Beautiful, photogenic Eleanor with her bad foot raised


And then there is little Effie. Unashamedly my favourite as she is the most fragile, traumatised and vulnerable girl I have ever seen. In the rescue barn she was terrified of all the other hens, constantly running away from them, and looking at the state of her, she must have been picked on her whole life. More frightening, though, was her neck. It looks as though it has been broken at some point and then the bones knitted back together at right angles, giving her a slightly hunched, rather worrying appearance. How this happened and more importantly how she is still alive I have no idea, but it is now up to me to make her time from now on as happy, comfortable and full of love as possible. She is eating and drinking well, moving around ‘normally’ and is very friendly towards Gary and I – bless her, after all she has been through she still trusts humans – and even perches on our legs of an evening on one of her jaunts around the kitchen.

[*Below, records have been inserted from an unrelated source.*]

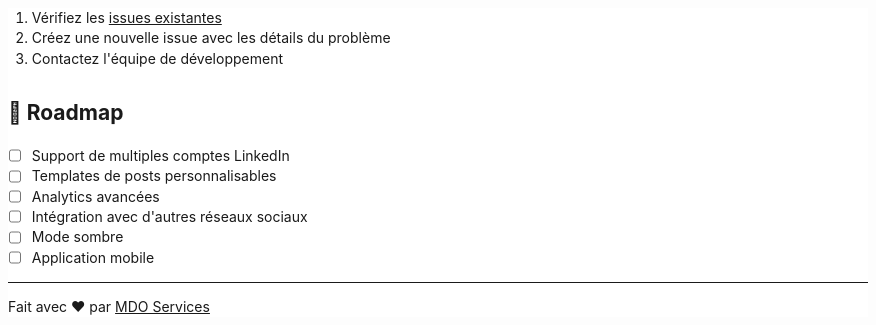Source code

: 1. Vérifiez les [issues existantes](https://github.com/votre-username/autopost-linkedin/issues)
2. Créez une nouvelle issue avec les détails du problème
3. Contactez l'équipe de développement

## 🎯 Roadmap

- [ ] Support de multiples comptes LinkedIn
- [ ] Templates de posts personnalisables
- [ ] Analytics avancées
- [ ] Intégration avec d'autres réseaux sociaux
- [ ] Mode sombre
- [ ] Application mobile

---

Fait avec ❤️ par [MDO Services](https://github.com/votre-username)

Heartbreakingly Beautiful Effie

She is staying in the ICU with Eleanor who is a good coop mate for her, not being overly mobile and apart from the odd peck of Effie’s delicious quills, leaves her alone. We took Effie outside to see the sky yesterday as well but she was terrified of the grass, the air, the wind, the noises, the coop, everything, so she came back inside to the safety of her ICU. What she must have been through to be in this terrible way breaks my heart. If there was ever a candidate for a house hen she is it…

It’s actually rather lovely having hens watching me in the kitchen and coming out for a little walk around the house! Only a few minor problems with this – the cats are not impressed, there is a distinct eau de hen in the house and the rather rank 70s kitchen carpet we inherited when we bought the house is not wipeable…Still I think I will take my time before Effie heads off into the garden with the other hens, she will tell me when she is ready. In the meantime I shall just enjoy her company.

Eleanor and Effie in the ICU Wing!

*Apologies to Charlotte Popescu for a dreadful play on the title of her brilliant book, Hens in the Garden, Eggs in the Kitchen.